— Task goal —
Please reproduce the material below word for word, from its first line through the line containing "title Cableado estructurado", including both of those lines.

[Records from a data collection]
┄┄┄┄┄┄┄┄┄┄
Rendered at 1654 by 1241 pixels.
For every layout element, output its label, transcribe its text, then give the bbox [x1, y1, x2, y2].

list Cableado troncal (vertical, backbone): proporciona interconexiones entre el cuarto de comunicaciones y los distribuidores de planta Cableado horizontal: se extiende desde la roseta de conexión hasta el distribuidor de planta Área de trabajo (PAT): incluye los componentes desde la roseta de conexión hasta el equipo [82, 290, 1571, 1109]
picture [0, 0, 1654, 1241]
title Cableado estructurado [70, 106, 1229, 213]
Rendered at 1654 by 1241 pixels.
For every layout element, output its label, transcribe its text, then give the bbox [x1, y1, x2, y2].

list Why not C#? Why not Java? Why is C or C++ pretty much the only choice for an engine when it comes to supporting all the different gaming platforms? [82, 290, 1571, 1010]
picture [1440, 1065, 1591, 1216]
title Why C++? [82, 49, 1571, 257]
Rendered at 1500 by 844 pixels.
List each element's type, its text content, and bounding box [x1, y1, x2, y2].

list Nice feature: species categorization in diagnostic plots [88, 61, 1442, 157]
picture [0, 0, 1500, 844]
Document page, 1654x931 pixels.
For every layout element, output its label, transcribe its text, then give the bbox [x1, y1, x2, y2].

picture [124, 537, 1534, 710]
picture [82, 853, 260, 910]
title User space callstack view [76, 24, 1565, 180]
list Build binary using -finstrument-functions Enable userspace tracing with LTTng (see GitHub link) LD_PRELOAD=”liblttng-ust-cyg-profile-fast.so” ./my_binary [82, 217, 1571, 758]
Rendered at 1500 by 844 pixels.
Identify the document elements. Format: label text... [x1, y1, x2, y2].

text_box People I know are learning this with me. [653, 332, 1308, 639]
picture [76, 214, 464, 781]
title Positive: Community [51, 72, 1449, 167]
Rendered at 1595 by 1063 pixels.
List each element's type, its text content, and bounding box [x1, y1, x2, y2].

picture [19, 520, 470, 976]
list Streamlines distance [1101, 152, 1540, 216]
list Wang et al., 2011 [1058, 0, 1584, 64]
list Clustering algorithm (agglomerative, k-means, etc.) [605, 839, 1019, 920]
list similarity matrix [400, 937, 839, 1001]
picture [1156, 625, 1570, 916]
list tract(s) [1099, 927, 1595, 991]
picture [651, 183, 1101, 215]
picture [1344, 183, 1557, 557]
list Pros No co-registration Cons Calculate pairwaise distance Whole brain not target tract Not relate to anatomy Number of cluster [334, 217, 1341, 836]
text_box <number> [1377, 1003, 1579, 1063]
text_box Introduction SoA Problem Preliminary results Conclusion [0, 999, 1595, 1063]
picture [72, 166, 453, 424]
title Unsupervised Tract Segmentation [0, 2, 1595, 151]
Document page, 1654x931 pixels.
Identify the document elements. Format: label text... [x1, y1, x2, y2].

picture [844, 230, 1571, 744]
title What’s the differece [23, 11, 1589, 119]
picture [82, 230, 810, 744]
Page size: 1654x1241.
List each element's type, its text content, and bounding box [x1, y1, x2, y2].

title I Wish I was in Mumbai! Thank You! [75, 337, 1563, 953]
┄┄┄┄┄┄┄┄┄┄
— Answer for the task —
Rendered at 1654 by 1241 pixels.
For every layout element, output its label, transcribe its text, then give the bbox [x1, y1, x2, y2].

list Cableado troncal (vertical, backbone): proporciona interconexiones entre el cuarto de comunicaciones y los distribuidores de planta Cableado horizontal: se extiende desde la roseta de conexión hasta el distribuidor de planta Área de trabajo (PAT): incluye los componentes desde la roseta de conexión hasta el equipo [82, 290, 1571, 1109]
picture [0, 0, 1654, 1241]
title Cableado estructurado [70, 106, 1229, 213]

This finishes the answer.